L’oggetto dinamico è l’iniziatore della semiosi perché se non ci fosse non sarebbe possibile la semiosi stessa.
Il representamen è qualcosa che sta per qualcos’altro. L’interpretante è quella reazione che si ha rispetto al segno.
La semiosi è un qualcosa che ha a che fare con un comportamento. L’interpretante è anche un segno che a sua volta può essere interpretato.
Le tricotomie.
In Peirce permettono di costruire una classificazione dei segni.
Parliamo delle categorie preparatorie. Il meccanismo delle tricotomie è da comprendere.
Fenomenologia di Peirce:
- Relazioni di comparazione
- Relazioni di realizzazione
- Relazioni di pensiero
Secondo Peirce abbiamo tre grandi livelli: possibilità; esistente effettivo (i fatti); legge.
◇ ◇ ◇ ◇ ◇
- _Domande di studio_:
**A)** Secondo il testo sulla semiosi in Peirce, quali sono i tre grandi livelli?
**B)** Prosegui, per favore, il testo sulla semiosi in Peirce dopo la sua ultima frase.
I dati costituiscono materiale a sé stante.

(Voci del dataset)
◇ ◇ ◇ ◇ ◇
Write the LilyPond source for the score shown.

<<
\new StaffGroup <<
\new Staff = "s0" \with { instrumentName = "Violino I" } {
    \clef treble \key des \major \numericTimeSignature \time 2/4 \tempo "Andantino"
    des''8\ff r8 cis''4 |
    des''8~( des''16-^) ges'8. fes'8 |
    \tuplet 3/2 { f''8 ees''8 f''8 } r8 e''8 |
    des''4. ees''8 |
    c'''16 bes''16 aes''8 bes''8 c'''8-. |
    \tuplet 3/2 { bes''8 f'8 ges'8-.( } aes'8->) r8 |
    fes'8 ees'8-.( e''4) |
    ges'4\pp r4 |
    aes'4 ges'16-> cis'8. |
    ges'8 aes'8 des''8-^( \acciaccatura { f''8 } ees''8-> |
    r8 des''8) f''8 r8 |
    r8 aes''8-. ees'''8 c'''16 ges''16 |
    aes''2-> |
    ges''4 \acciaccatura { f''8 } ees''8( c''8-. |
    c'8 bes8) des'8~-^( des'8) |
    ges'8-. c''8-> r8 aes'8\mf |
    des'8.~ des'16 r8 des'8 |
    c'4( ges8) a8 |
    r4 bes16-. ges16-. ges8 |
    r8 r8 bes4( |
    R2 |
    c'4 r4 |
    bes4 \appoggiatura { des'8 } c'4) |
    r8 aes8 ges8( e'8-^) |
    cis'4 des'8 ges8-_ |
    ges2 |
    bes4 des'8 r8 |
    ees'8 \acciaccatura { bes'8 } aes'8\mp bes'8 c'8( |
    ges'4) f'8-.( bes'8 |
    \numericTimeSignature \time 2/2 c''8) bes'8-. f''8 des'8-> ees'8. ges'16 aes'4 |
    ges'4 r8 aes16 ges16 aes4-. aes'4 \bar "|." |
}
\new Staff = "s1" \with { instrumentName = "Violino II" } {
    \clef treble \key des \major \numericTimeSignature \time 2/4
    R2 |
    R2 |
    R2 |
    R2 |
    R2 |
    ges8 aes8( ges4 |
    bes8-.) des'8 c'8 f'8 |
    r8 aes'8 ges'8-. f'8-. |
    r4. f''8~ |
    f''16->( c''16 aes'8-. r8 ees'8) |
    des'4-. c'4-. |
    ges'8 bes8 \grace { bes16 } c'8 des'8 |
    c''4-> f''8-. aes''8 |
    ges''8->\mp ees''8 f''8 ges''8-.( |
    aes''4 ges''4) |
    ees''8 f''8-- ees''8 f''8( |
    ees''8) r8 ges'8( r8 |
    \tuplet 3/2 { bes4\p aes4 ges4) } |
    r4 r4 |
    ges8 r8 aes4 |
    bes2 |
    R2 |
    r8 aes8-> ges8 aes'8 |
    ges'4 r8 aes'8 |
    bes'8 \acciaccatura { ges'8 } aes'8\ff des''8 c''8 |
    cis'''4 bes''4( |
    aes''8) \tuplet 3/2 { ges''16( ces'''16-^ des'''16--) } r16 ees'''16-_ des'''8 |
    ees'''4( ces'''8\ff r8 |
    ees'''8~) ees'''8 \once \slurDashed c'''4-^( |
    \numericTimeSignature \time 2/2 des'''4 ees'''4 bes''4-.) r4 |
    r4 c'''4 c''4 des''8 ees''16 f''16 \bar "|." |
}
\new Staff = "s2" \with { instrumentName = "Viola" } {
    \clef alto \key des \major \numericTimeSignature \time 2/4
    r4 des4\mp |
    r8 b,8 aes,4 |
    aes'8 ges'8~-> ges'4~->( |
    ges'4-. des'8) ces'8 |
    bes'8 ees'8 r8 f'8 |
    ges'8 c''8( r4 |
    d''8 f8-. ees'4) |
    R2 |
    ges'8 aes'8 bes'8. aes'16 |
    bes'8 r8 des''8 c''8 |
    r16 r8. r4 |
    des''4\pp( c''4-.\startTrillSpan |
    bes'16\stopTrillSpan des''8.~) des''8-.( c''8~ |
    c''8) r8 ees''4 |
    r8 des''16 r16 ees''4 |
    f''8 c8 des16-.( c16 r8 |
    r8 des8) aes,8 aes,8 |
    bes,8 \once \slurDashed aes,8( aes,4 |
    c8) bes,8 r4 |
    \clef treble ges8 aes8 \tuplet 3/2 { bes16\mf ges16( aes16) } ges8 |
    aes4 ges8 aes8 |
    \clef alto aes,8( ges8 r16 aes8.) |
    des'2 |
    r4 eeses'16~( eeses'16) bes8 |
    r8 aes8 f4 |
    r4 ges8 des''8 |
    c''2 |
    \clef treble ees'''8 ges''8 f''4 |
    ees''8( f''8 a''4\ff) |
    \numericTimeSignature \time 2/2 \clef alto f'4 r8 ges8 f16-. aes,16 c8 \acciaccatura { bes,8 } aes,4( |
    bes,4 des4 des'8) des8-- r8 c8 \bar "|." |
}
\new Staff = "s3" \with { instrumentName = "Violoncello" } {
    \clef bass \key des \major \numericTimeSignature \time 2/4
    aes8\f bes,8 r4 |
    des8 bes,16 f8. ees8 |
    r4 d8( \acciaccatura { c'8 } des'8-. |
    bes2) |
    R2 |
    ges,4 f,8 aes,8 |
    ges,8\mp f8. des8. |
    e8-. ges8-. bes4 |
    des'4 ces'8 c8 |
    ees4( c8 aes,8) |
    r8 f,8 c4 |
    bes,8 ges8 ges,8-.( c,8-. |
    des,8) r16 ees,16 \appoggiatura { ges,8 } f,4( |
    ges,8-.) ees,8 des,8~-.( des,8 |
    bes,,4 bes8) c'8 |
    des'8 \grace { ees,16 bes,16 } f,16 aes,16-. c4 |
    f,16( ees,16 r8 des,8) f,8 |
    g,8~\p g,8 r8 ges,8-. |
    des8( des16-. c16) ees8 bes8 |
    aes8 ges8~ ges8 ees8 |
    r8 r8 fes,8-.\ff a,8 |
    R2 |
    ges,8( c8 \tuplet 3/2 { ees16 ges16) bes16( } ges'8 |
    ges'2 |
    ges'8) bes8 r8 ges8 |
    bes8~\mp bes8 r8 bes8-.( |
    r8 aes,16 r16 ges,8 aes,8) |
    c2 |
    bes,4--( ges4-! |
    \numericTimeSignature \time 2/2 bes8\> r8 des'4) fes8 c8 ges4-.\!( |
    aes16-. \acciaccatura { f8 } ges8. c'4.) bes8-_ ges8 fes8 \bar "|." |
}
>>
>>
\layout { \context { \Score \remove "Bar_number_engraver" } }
◇ ◇ ◇ ◇ ◇
- _Risposte ai compiti_:
**A)** Possibilità, esistente effettivo (i fatti) e legge.

**B)**
| Segno in relazione a sé stesso | Segno in relazione con l’oggetto | Segno in relazione con l’interpretante | |
| Possibilità Primità | Qualisegno, segno come qualità | Icona, segno come somiglianza fra qualità | Rema, segno come possibilità qualitativa |
| Fattualità Secondità | Sinsegno, segno come singolarità | Indice, segno come connessione tra oggetti | Dicisegno, segno come proposizione e giudizio |
| Legge Terzità | Legisegno, segno in quanto legge | Simbolo, segno come accordo convenzionale | Argomento, segno come inferenza e ragionamento |
Per caratterizzare un segno bisogna considerare tutte e tre le dimensioni a cui si applicano le tricotomie.
Segno e tricotomie.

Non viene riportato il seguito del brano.